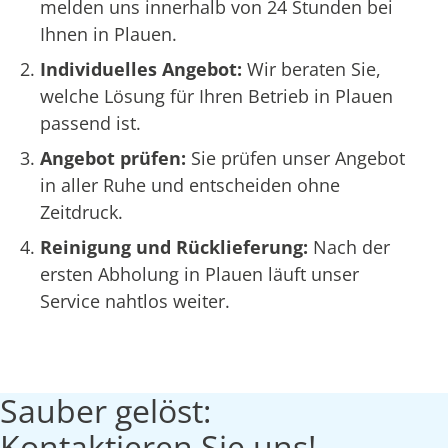
melden uns innerhalb von 24 Stunden bei
Ihnen in Plauen.
Individuelles Angebot:
Wir beraten Sie,
welche Lösung für Ihren Betrieb in Plauen
passend ist.
Angebot prüfen:
Sie prüfen unser Angebot
in aller Ruhe und entscheiden ohne
Zeitdruck.
Reinigung und Rücklieferung:
Nach der
ersten Abholung in Plauen läuft unser
Service nahtlos weiter.
Sauber gelöst:
Kontaktieren Sie uns!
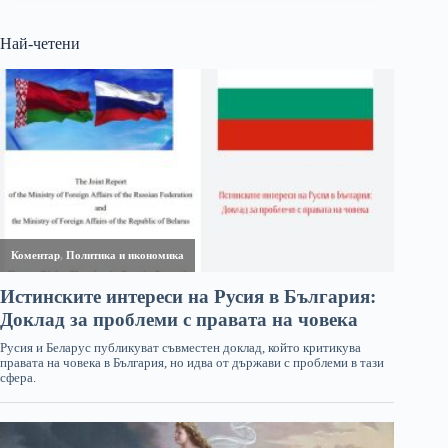
Най-четени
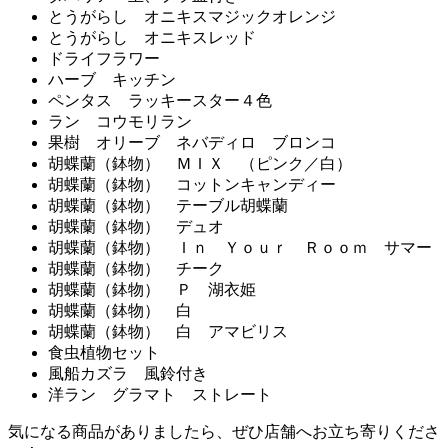
とうがらし オニキスマジックオレンジ
とうがらし オニキスレッド
ドライフラワー
ハーブ キッチン
ペンタス ラッキースター４色
ラン コウモリラン
果樹 オリーブ ネバディロ ブロンコ
胡蝶蘭（鉢物） ＭＩＸ （ピンク／白）
胡蝶蘭（鉢物） コットンキャンディー
胡蝶蘭（鉢物） テーブル胡蝶蘭
胡蝶蘭（鉢物） デュオ
胡蝶蘭（鉢物） Ｉｎ Ｙｏｕｒ Ｒｏｏｍ サマー
胡蝶蘭（鉢物） チーク
胡蝶蘭（鉢物） Ｐ 湖衣姫
胡蝶蘭（鉢物） 白
胡蝶蘭（鉢物） 白 アマビリス
食虫植物セット
風船カズラ 風鈴付き
洋ラン グラマト ストレート
気になる商品がありましたら、ぜひ店舗へお立ち寄りくださ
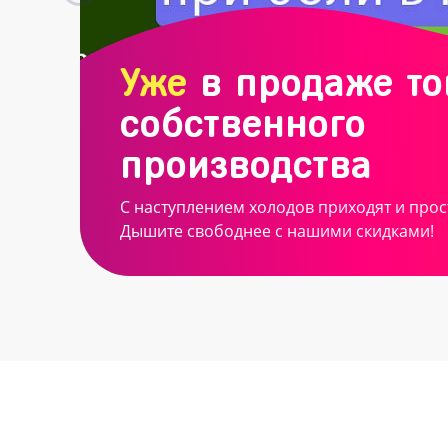
Уже
в продаже т
собственного
производства
С наступлением холодов приходят и прос
Дышите свободнее с нашими скидками!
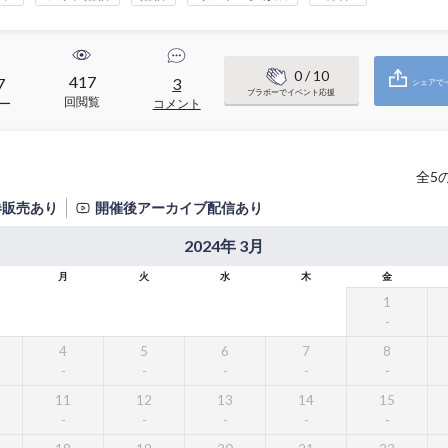
0
/ 10
417
7
3
シェアで
ブラボーでイベント応援
回閲覧
ー
コメント
全
5
券販売あり
開催後アーカイブ配信あり
2024年 3月
月
火
水
木
金
1
4
5
6
7
8
11
12
13
14
15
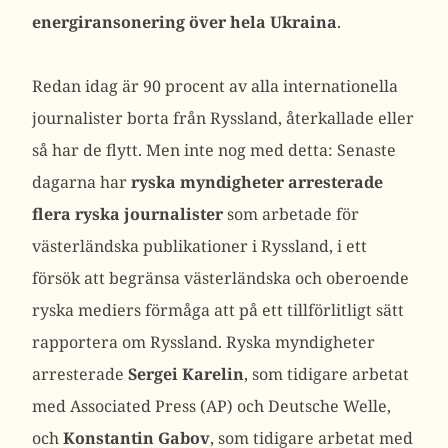
energiransonering över hela Ukraina
.
Redan idag är 90 procent av alla internationella
journalister borta från Ryssland, återkallade eller
så har de flytt. Men inte nog med detta: Senaste
dagarna har
ryska myndigheter arresterade
flera ryska journalister
som arbetade för
västerländska publikationer i Ryssland, i ett
försök att begränsa västerländska och oberoende
ryska mediers förmåga att på ett tillförlitligt sätt
rapportera om Ryssland. Ryska myndigheter
arresterade
Sergei Karelin
, som tidigare arbetat
med Associated Press (AP) och Deutsche Welle,
och
Konstantin Gabov
, som tidigare arbetat med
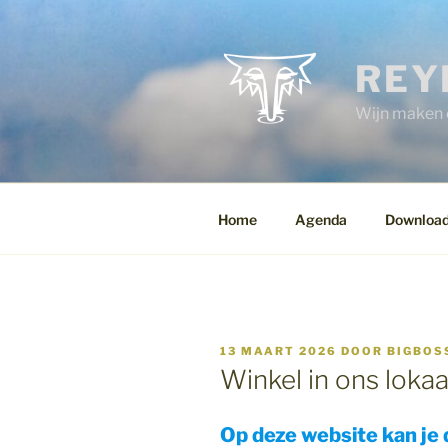
Spring
naar
de
REY
inhoud
Wijn maken e
Home
Agenda
Downloa
GEPLAATST
13 MAART 2026
DOOR
BIGBOS
OP
Winkel in ons loka
Op deze website kan je 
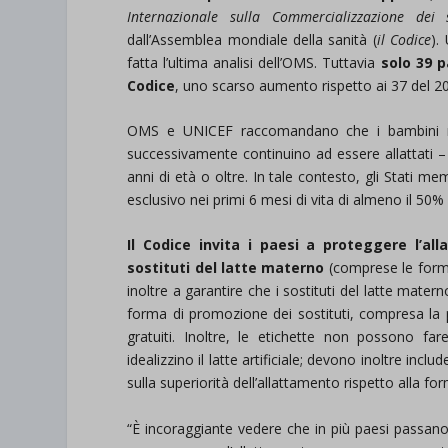
Internazionale sulla Commercializzazione dei 
dall’Assemblea mondiale della sanità (
il Codice
).
fatta l’ultima analisi dell’OMS. Tuttavia
solo 39 p
Codice
, uno scarso aumento rispetto ai 37 del 2
OMS e UNICEF raccomandano che i bambini non
successivamente continuino ad essere allattati – 
anni di età o oltre. In tale contesto, gli Stati 
esclusivo nei primi 6 mesi di vita di almeno il 50% 
Il Codice invita i paesi a proteggere l’
sostituti del latte materno
(comprese le formule
inoltre a garantire che i sostituti del latte mate
forma di promozione dei sostituti, compresa la pub
gratuiti. Inoltre, le etichette non possono far
idealizzino il latte artificiale; devono inoltre inc
sulla superiorità dell’allattamento rispetto alla for
“È incoraggiante vedere che in più paesi passano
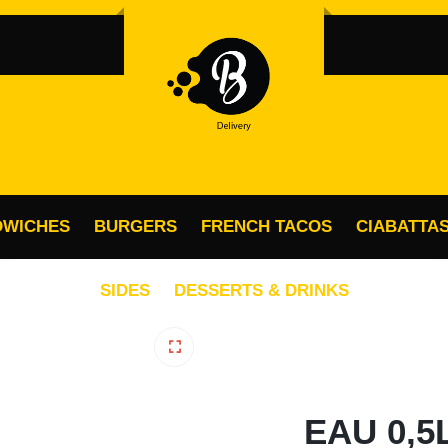
OBLIGATOIRE
MOT DE PASSE
*
MO
Vo
SE SOUVENIR DE MOI
ac
SE CONNECTER
vo
po
DWICHES
BURGERS
FRENCH TACOS
CIABATTA
Mot de passe perdu ?
SIDES
DESSERTS & DRINKS
🔍
EAU 0,5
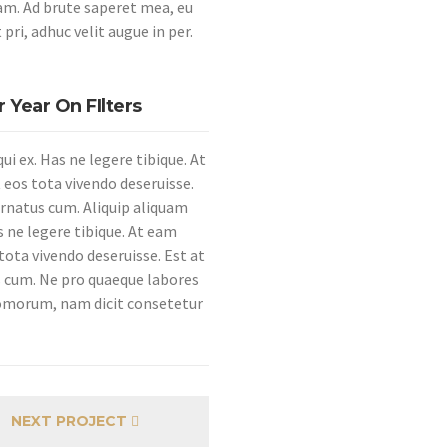
nam. Ad brute saperet mea, eu
pri, adhuc velit augue in per.
Year On FIlters
i ex. Has ne legere tibique. At
 eos tota vivendo deseruisse.
ornatus cum. Aliquip aliquam
s ne legere tibique. At eam
tota vivendo deseruisse. Est at
s cum. Ne pro quaeque labores
tomorum, nam dicit consetetur
NEXT PROJECT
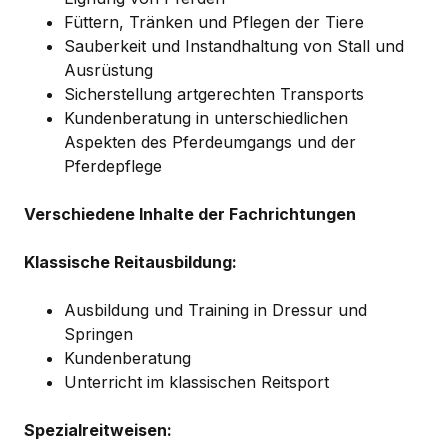
Füttern, Tränken und Pflegen der Tiere
Sauberkeit und Instandhaltung von Stall und
Ausrüstung
Sicherstellung artgerechten Transports
Kundenberatung in unterschiedlichen
Aspekten des Pferdeumgangs und der
Pferdepflege
Verschiedene Inhalte der Fachrichtungen
Klassische Reitausbildung:
Ausbildung und Training in Dressur und
Springen
Kundenberatung
Unterricht im klassischen Reitsport
Spezialreitweisen:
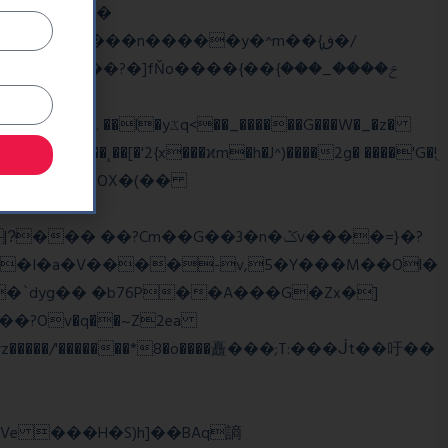
��
�/
^��� �Mf��
��˛��[�'2{x���ϰm�h�J^)����2g� ����'G�!ֻ
��?Cm��G��3�n�ݣv����=}�?
z�����/'�������*8�o����矗���;T:���ᒎt��吁��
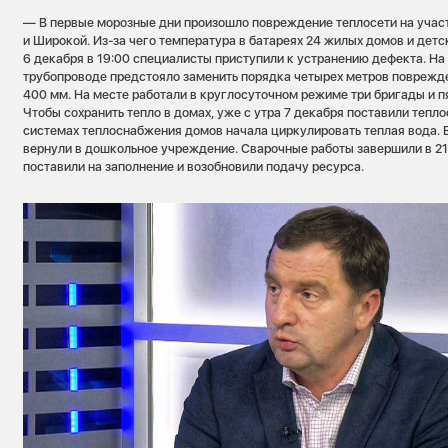
— В первые морозные дни произошло повреждение теплосети на учас
и Широкой. Из-за чего температура в батареях 24 жилых домов и детс
6 декабря в 19:00 специалисты приступили к устранению дефекта. Н
трубопроводе предстояло заменить порядка четырех метров поврежд
400 мм. На месте работали в круглосуточном режиме три бригады и п
Чтобы сохранить тепло в домах, уже с утра 7 декабря поставили тепло
системах теплоснабжения домов начала циркулировать теплая вода. 
вернули в дошкольное учреждение. Сварочные работы завершили в 21:
поставили на заполнение и возобновили подачу ресурса.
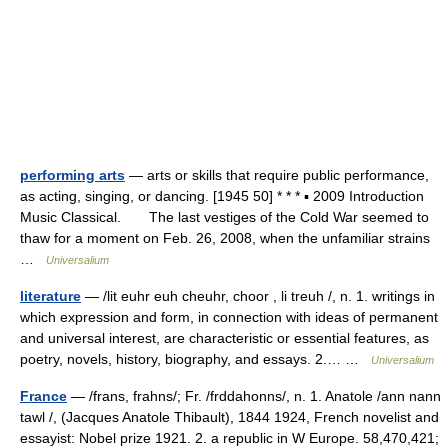
performing arts
— arts or skills that require public performance,
as acting, singing, or dancing. [1945 50] * * * ▪ 2009 Introduction
Music Classical. The last vestiges of the Cold War seemed to
thaw for a moment on Feb. 26, 2008, when the unfamiliar strains
…
Universalium
literature
— /lit euhr euh cheuhr, choor , li treuh /, n. 1. writings in
which expression and form, in connection with ideas of permanent
and universal interest, are characteristic or essential features, as
poetry, novels, history, biography, and essays. 2.… …
Universalium
France
— /frans, frahns/; Fr. /frddahonns/, n. 1. Anatole /ann nann
tawl /, (Jacques Anatole Thibault), 1844 1924, French novelist and
essayist: Nobel prize 1921. 2. a republic in W Europe. 58,470,421;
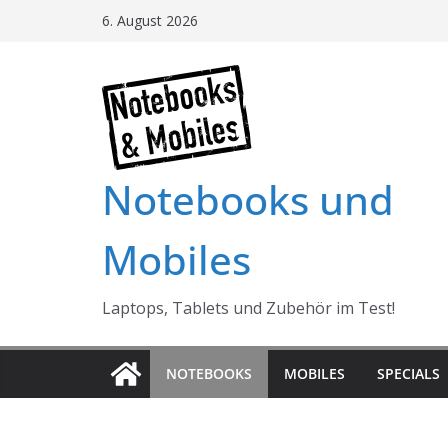
Skip
6. August 2026
to
content
Notebooks und
Mobiles
Laptops, Tablets und Zubehör im Test!
NOTEBOOKS
MOBILES
SPECIALS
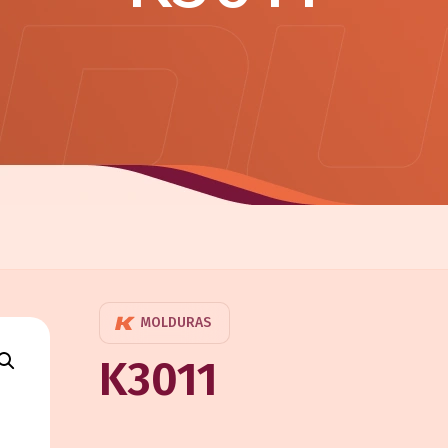
MOLDURAS
K3011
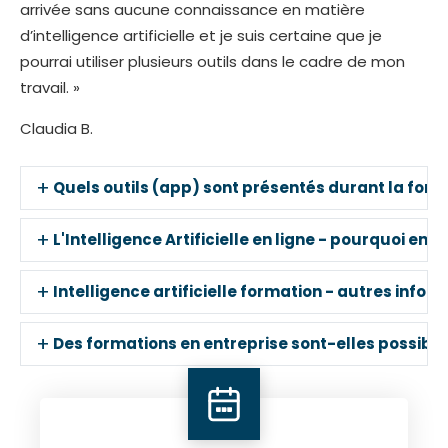
arrivée sans aucune connaissance en matière
d’intelligence artificielle et je suis certaine que je
pourrai utiliser plusieurs outils dans le cadre de mon
travail. »
Claudia B.
+
Quels outils (app) sont présentés durant la form
+
L'Intelligence Artificielle en ligne - pourquoi en li
+
Intelligence artificielle formation - autres infor
+
Des formations en entreprise sont-elles possible 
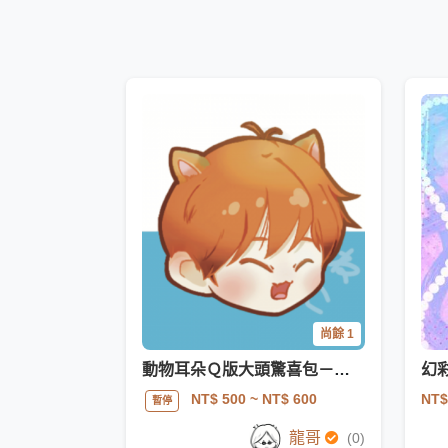
尚餘 1
動物耳朵Ｑ版大頭驚喜包－只有頭
幻
NT$
NT$ 500
~ NT$ 600
暫停
龍哥
(0)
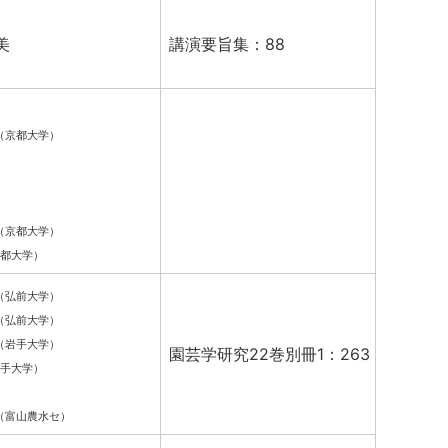
美
講演要旨集：88
（京都大学）
（京都大学）
都大学）
（弘前大学）
（弘前大学）
（岩手大学）
園芸学研究22巻別冊1：263
手大学）
（富山農水セ）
==*==
Exercise description -> Each line from the one that contains "SE CONNECTER" down to the one that contains "as acting, singing, or" is to be returned exactly as it stands above, both ends included, with pictures removed.

Finished exercise ->
SE CONNECTER
vo
po
DWICHES
BURGERS
FRENCH TACOS
CIABATTA
Mot de passe perdu ?
SIDES
DESSERTS & DRINKS
🔍
EAU 0,5
nam. Ad brute saperet mea, eu
pri, adhuc velit augue in per.
Year On FIlters
i ex. Has ne legere tibique. At
 eos tota vivendo deseruisse.
ornatus cum. Aliquip aliquam
s ne legere tibique. At eam
tota vivendo deseruisse. Est at
s cum. Ne pro quaeque labores
tomorum, nam dicit consetetur
NEXT PROJECT
Füttern, Tränken und Pflegen der Tiere
Sauberkeit und Instandhaltung von Stall und
Ausrüstung
Sicherstellung artgerechten Transports
Kundenberatung in unterschiedlichen
Aspekten des Pferdeumgangs und der
Pferdepflege
Verschiedene Inhalte der Fachrichtungen
Klassische Reitausbildung:
Ausbildung und Training in Dressur und
Springen
Kundenberatung
Unterricht im klassischen Reitsport
Spezialreitweisen:
��
�/
^��� �Mf��
��˛��[�'2{x���ϰm�h�J^)����2g� ����'G�!ֻ
��?Cm��G��3�n�ݣv����=}�?
z�����/'�������*8�o����矗���;T:���ᒎt��吁��
— В первые морозные дни произошло повреждение теплосети на учас
и Широкой. Из-за чего температура в батареях 24 жилых домов и детс
6 декабря в 19:00 специалисты приступили к устранению дефекта. Н
трубопроводе предстояло заменить порядка четырех метров поврежд
400 мм. На месте работали в круглосуточном режиме три бригады и п
Чтобы сохранить тепло в домах, уже с утра 7 декабря поставили тепло
системах теплоснабжения домов начала циркулировать теплая вода. 
вернули в дошкольное учреждение. Сварочные работы завершили в 21:
поставили на заполнение и возобновили подачу ресурса.
performing arts
— arts or skills that require public performance,
as acting, singing, or dancing. [1945 50] * * * ▪ 2009 Introduction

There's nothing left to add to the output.